Padang, Humas– Menteri Agama Republik Indonesia Nasaruddin Umar, menegaskan peran strategis wakaf sebagai instrumen penting dalam membangun fondasi sosial dan ekonomi bangsa yang berkelanjutan. Hal ini disampaikannya saat menjadi pembicara utama pada International Waqf Conference “Waqf for Sustainable Development”, yang bertepatan dengan dua momen bersejarah Provinsi Sumatera Barat dan 1 Abad Pondok Modern Darussalam Gontor, di Truntum Hotel Padang, Sabtu (15/11/25).
Dalam konferensi bergengsi yang dihadiri oleh tokoh nasional dan internasional ini, Menag menyoroti makna istimewa dari penyelenggaraan acara. "Dua peristiwa besar ini menunjukkan bagaimana Wakaf telah berperan penting dalam perjalanan dakwah dan penguatan karakter bangsa," ujarnya.
Nasaruddin Umar menjadikan Ponpes Gontor sebagai salah satu bukti nyata keampuhan wakaf.
"Gontor sebagai lembaga yang tumbuh dari Wakaf mengingatkan masyarakat bahwa wakaf bukan sekadar donasi melainkan institusi yang mampu melahirkan generasi berpengaruh lintas zaman," tegasnya.
Konferensi ini, lanjutnya, adalah panggilan untuk memperkuat kembali tradisi besar itu dengan pendekatan yang lebih modern, sistematis, dan berkelanjutan.
Menag mengapresiasi kemajuan pengelolaan wakaf di Indonesia dan capaian serta potensi ekonomi keumatan yang masih terkandung.
Menurutnya dengan lebih dari 278 ribu tanah wakaf yang telah tersertifikasi oleh BPN sebagai sebuah capaian besar.

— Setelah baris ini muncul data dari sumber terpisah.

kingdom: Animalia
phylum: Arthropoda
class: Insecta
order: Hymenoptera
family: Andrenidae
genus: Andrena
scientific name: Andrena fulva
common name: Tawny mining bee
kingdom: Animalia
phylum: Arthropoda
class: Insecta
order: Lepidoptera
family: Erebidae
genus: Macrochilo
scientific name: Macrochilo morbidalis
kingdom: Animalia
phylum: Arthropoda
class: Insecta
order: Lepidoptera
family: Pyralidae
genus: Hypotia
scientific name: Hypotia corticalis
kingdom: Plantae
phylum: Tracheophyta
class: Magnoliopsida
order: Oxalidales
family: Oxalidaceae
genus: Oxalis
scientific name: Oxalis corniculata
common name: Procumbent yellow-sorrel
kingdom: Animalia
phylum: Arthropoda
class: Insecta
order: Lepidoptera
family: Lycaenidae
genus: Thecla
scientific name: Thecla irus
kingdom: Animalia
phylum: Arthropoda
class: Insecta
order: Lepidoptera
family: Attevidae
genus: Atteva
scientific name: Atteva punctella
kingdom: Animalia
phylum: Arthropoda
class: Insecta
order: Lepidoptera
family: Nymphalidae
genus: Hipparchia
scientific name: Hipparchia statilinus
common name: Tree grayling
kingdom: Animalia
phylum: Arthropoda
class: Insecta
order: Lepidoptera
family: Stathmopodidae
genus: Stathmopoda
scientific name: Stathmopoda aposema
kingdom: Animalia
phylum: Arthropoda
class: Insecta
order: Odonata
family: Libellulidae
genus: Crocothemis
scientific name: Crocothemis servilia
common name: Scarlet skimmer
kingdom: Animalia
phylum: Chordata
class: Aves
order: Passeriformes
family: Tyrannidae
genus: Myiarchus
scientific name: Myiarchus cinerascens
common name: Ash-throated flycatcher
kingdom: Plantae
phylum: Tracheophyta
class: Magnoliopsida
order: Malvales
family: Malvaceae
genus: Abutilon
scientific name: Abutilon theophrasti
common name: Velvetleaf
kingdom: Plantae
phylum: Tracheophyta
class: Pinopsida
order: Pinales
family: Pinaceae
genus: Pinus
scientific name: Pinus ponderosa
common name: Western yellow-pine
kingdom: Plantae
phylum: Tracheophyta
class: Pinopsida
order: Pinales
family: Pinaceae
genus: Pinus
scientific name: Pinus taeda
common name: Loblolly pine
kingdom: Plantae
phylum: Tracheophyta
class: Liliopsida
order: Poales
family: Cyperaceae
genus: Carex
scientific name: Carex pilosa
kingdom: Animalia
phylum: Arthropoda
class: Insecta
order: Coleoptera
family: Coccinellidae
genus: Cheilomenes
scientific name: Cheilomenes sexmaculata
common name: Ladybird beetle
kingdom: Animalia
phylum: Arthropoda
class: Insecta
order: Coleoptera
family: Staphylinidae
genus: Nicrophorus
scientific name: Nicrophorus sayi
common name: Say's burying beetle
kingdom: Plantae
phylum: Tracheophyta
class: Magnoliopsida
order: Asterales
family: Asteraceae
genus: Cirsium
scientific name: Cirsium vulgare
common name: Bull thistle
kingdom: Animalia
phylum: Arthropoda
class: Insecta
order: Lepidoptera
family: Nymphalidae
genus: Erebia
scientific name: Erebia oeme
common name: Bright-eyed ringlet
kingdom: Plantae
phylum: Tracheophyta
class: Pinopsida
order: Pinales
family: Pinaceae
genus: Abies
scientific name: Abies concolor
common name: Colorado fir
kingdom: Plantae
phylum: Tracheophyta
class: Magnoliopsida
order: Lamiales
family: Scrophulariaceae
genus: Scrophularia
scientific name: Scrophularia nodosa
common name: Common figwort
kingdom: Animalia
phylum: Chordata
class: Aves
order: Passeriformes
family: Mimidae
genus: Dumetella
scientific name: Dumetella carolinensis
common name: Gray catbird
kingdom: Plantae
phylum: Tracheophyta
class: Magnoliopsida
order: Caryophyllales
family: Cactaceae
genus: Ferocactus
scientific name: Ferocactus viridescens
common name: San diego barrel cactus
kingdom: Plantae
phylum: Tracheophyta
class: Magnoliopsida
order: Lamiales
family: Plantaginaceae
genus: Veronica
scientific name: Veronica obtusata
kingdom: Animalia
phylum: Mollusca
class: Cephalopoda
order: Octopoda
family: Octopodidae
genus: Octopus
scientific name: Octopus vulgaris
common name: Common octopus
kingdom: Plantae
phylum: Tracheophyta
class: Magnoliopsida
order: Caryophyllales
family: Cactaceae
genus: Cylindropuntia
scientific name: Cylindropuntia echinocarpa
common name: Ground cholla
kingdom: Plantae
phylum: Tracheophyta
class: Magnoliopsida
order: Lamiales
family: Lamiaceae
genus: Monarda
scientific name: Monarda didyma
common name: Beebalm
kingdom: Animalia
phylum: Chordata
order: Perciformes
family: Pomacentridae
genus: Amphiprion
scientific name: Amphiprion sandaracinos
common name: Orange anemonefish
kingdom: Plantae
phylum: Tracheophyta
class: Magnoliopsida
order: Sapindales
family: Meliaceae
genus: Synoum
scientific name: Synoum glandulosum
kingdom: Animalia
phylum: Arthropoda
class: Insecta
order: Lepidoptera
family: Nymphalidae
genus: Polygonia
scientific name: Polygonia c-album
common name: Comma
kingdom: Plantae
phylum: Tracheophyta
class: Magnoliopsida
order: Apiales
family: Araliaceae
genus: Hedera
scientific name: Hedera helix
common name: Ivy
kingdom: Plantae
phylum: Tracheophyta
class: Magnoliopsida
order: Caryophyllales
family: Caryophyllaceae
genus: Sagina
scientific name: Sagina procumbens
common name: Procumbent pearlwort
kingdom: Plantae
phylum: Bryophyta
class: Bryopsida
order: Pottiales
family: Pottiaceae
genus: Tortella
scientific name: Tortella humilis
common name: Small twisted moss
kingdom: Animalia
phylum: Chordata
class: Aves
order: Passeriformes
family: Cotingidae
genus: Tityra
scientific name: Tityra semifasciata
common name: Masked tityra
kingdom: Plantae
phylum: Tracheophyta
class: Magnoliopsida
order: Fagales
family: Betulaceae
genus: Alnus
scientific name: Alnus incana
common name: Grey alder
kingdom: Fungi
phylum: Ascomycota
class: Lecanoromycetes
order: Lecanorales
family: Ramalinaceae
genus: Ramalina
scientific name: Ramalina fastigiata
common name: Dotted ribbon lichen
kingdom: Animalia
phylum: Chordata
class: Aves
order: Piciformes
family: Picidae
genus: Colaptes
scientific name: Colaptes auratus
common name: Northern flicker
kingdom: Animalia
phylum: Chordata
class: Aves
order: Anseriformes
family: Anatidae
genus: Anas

Aset-aset ini telah menjadi urat nadi kehidupan umat, di atasnya berdiri madrasah, pesantren, masjid, mushalla, fasilitas kesehatan, dan berbagai layanan sosial lainnya yang dimanfaatkan oleh jutaan orang setiap harinya.
"Wakaf bukan hanya membangun ruang fisik tapi membangun ruang sosial, tempat masyarakat bertumbuh dalam suasana yang aman dan damai. Ini adalah amal jariyah yang paling tahan terhadap perubahan zaman," papar Nasaruddin Umar.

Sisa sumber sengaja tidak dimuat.